- Born: July 3, 1887 Washington, D.C.
- Died: October 25, 1948 (aged 61) Bethesda, Maryland
- Occupation: librarian

= George Heron Milne =

American librarian

George Heron Milne (3 July 1887 - October 25, 1948) was an American librarian. He worked at the Library of Congress for 39 years and was chief of the Congressional Reading Room from 1937 to 1948. He served as librarian for many years at the Cosmos Club in Washington, D.C.

==Early life==
Milne was born in Washington, D.C., to interior decorator Alexander Milne (1847-1927) and Isabella Metcalf Milne (1854-1922). His father had emigrated from Aberdeen and became a recognized authority on old colony furniture, in charge of decorating the catafalque on which President William McKinley rested while lying in state in 1901. He married Ella Baldwin Lower of Cleveland, Ohio, on May 30, 1917, and they lived in Silver Spring, Maryland.

==Career==
Milne worked as a messenger for The Evening Star newspaper from 1902 to 1905 and then was employed by the Philip T. Hall haberdashery firm from 1906 to 1909. He was hired as a messenger by the Library of Congress in November 1909, and served in the general reading room and moved on to stack attendant. In 1917, he was transferred to the congressional reading room and became chief there in 1937.

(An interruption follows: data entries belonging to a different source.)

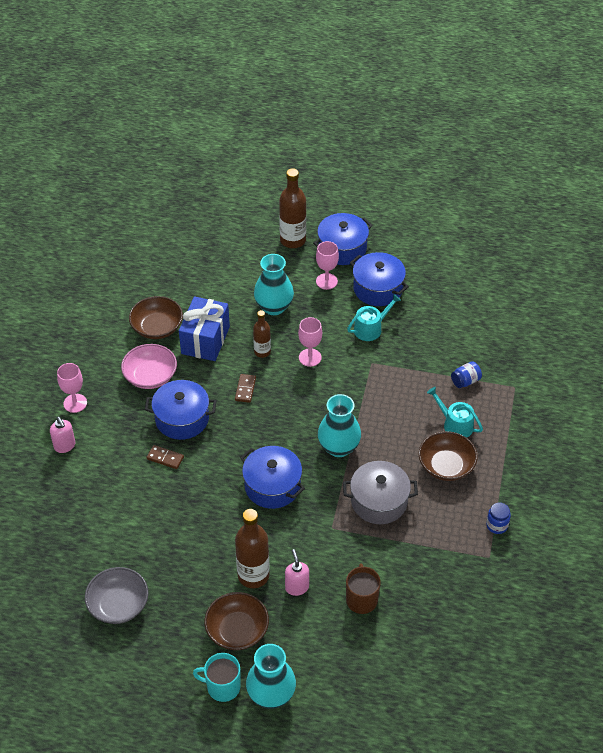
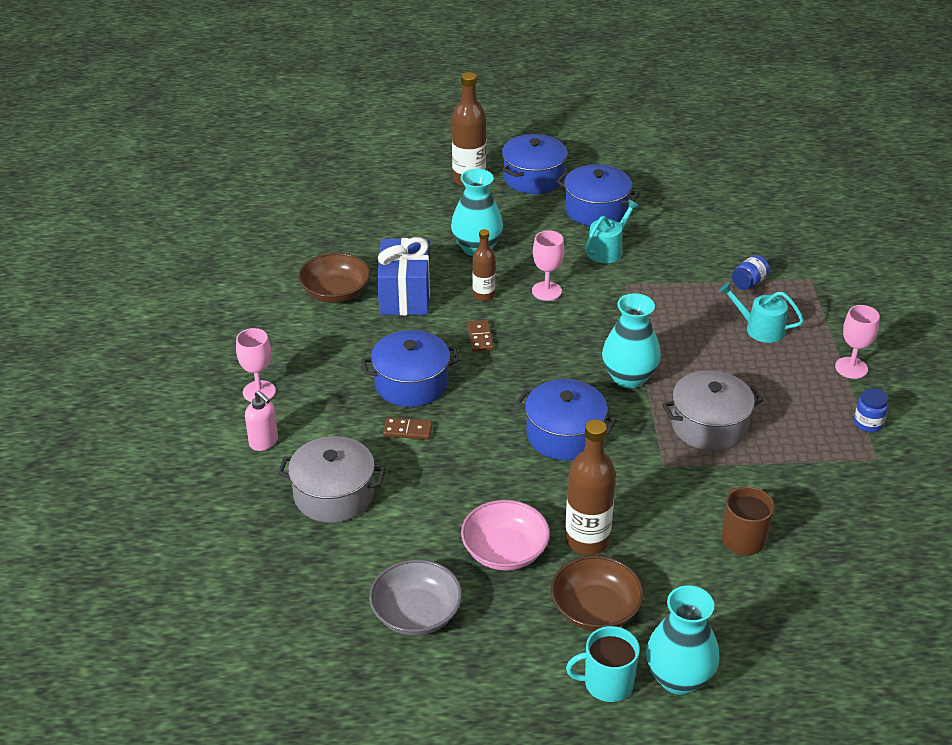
camera: 15 degrees left, 10 degrees down
pink bowl [121,344,177,389] -> pink bowl moved to [461,500,550,571]
pink soap dispenser [285,549,309,596] -> none
pink goblet [316,241,339,290] -> pink goblet moved to [835,305,880,379]
brown bowl [419,431,478,481] -> none
none -> grey pot [278,436,386,523]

As a boy, Milne would trek through the woodlands near Washington, D.C., in search of species of plants not generally known. In later life, Milne was said to have known the names of all domestic flowers and plants and most wildflowers and could spot them at a glance. Rep. Daniel A. Reed of New York said that Milne, as a child, visited the White House on many occasions with his father and “developed a mutual friendship” with the children of President Theodore Roosevelt.

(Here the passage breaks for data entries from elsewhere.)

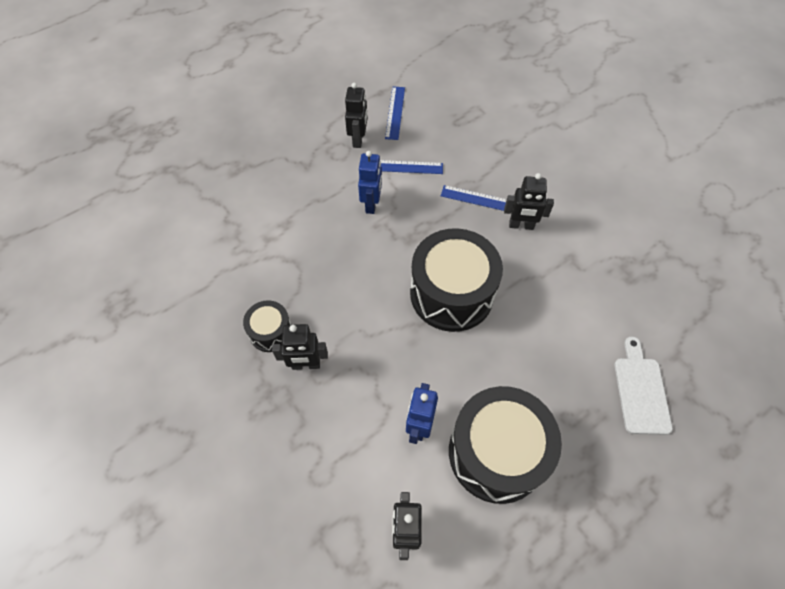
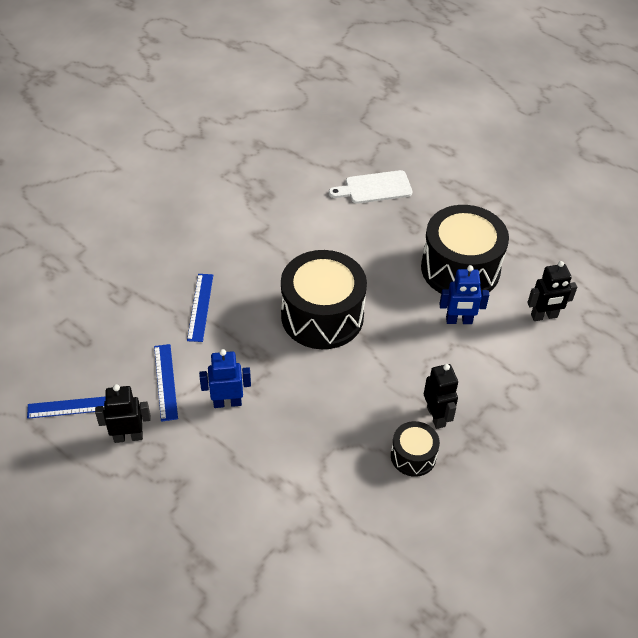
camera: 105 degrees left, 10 degrees down
black robot [504,173,554,230] -> none

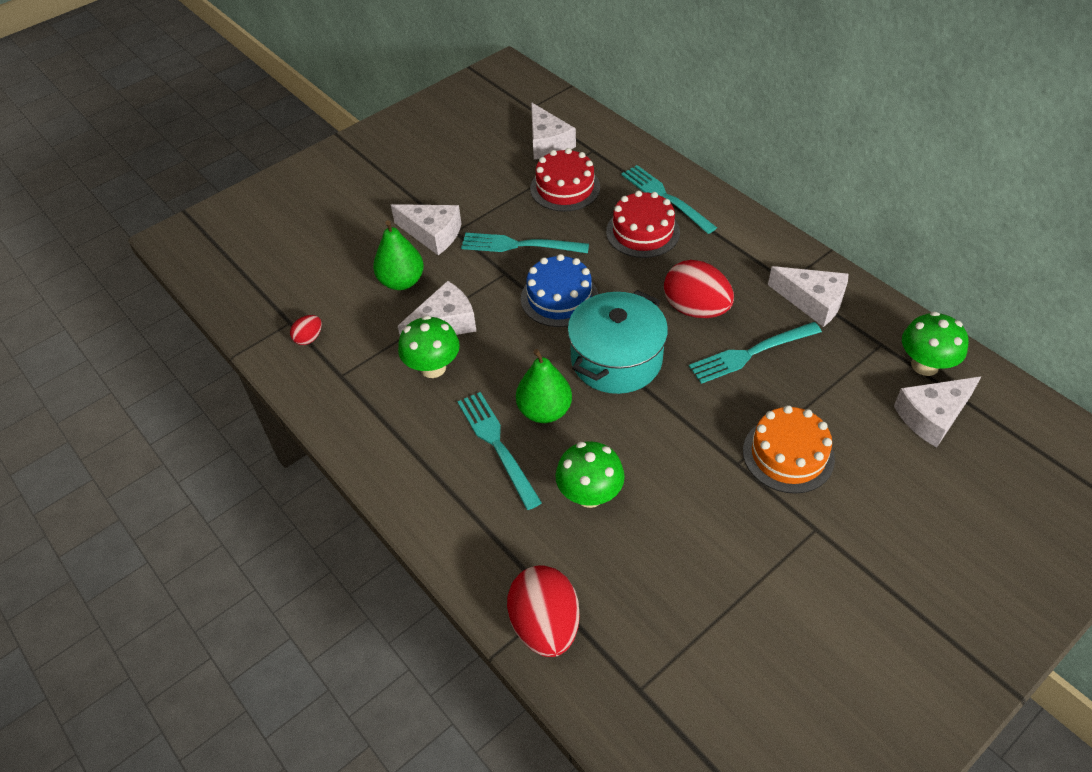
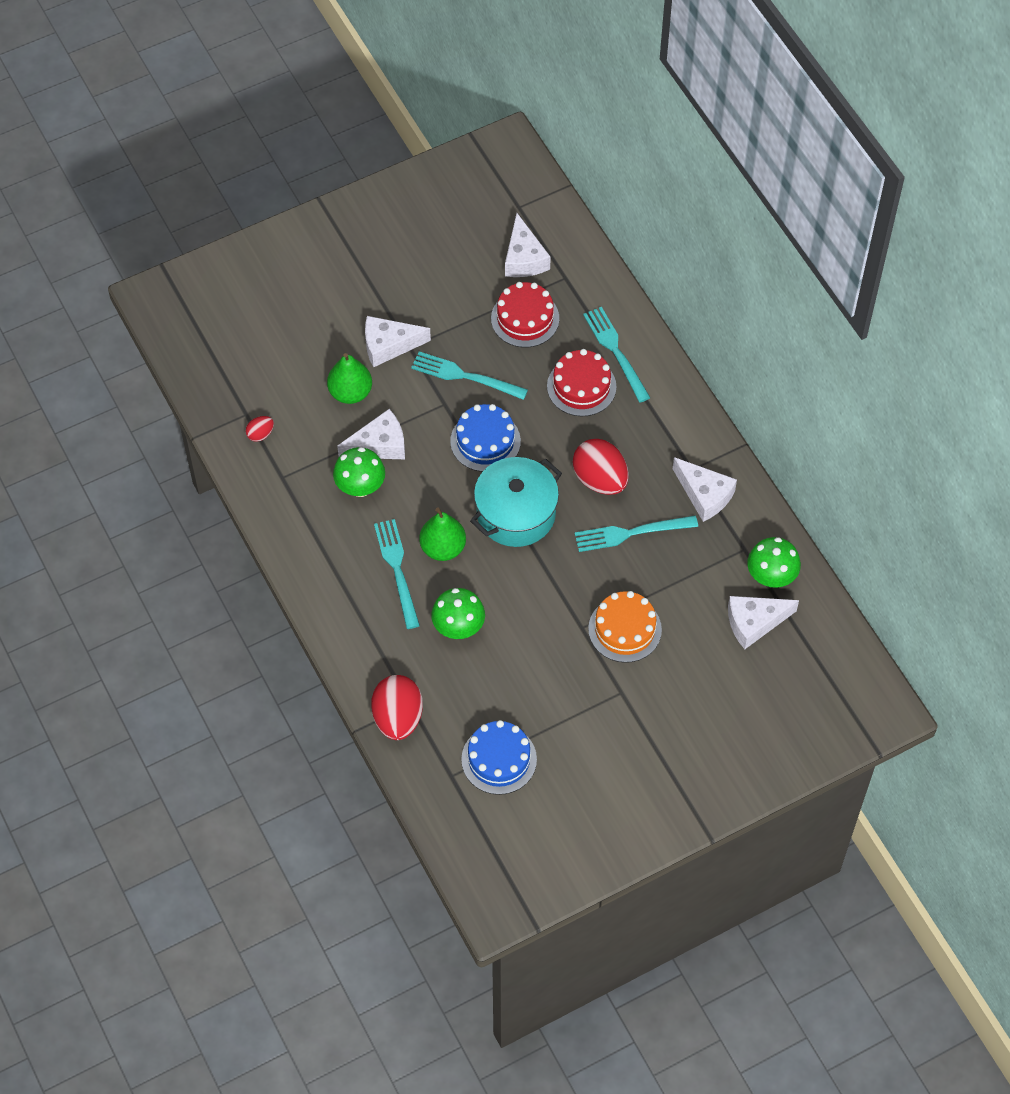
camera: 10 degrees right, 10 degrees up
white cheese [391,204,461,255] -> white cheese turned 135 degrees clockwise [365,316,431,367]
none -> blue cake [461,720,537,795]

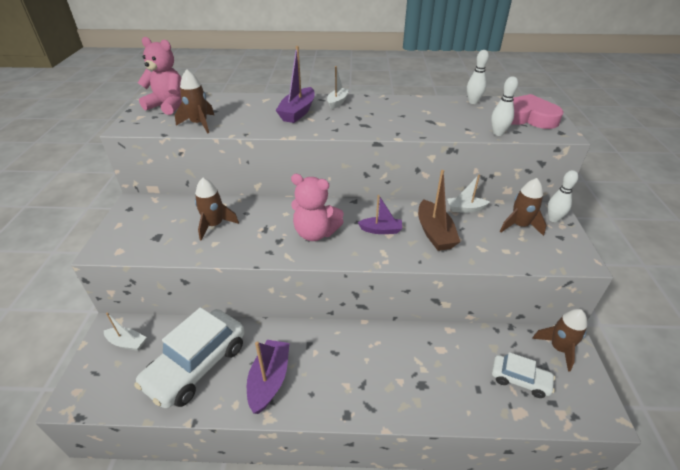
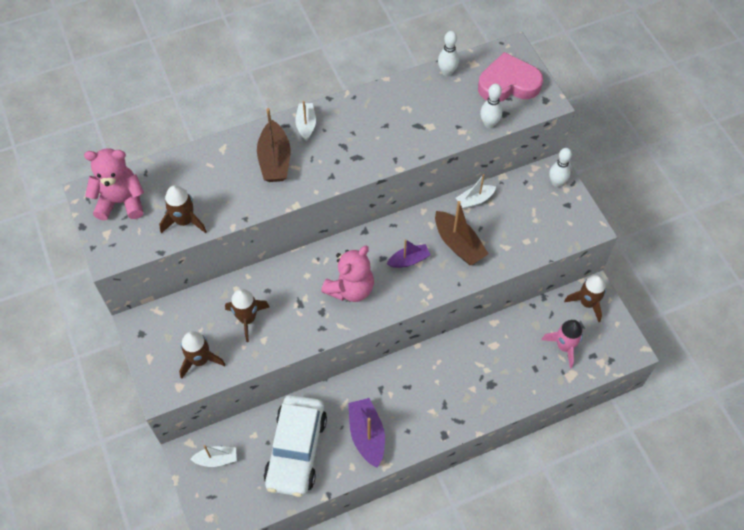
camera: 25 degrees left, 20 degrees up
purple boat [276,46,315,123] -> brown boat [257,108,290,182]
pink teddy bear [291,174,344,241] -> pink teddy bear turned 45 degrees counterclockwise [321,246,374,302]
white car [492,352,555,398] -> pink rocket [541,320,583,368]
brown rocket [500,178,547,236] -> brown rocket moved to [179,331,226,379]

Milne was appreciated for his work with Congress. Rep. Brooks Hays of Arkansas said, “The number of Members he personally assisted in the 31 years of his service... must almost equal the number who have served in the Congress during that time. His quiet telephone voice has been known to virtually every member of Congress and certainly to every secretary on Capitol Hill.... [U]ntil one week before his death, George Milne, day and night, year in and year out, served the Congress with a devotion, a vigor and a technical skill which has seldom been equaled.”

Late in Milne's career, the Director of Legislative Reference Services (now Congressional Research Service) wrote, "Mr. Milne is almost ideal as custodian of the congressional reading room. He makes the problems of Members of Congress his own and gives them the kind of superservice that they greatly appreciate ... his spirit and devotion to his work are almost too much and are sometimes carried to the detriment of his health."

Milne and Henry Eastman Lower published a series of pamphlets, "The Dramatic Books and Plays in English Published During 1913," and for the three subsequent years which were well-reviewed by H. L. Mencken.

==Death and legacy==
Milne died in Suburban Hospital after a heart attack. He is buried in Lake View Cemetery in Cleveland, Ohio.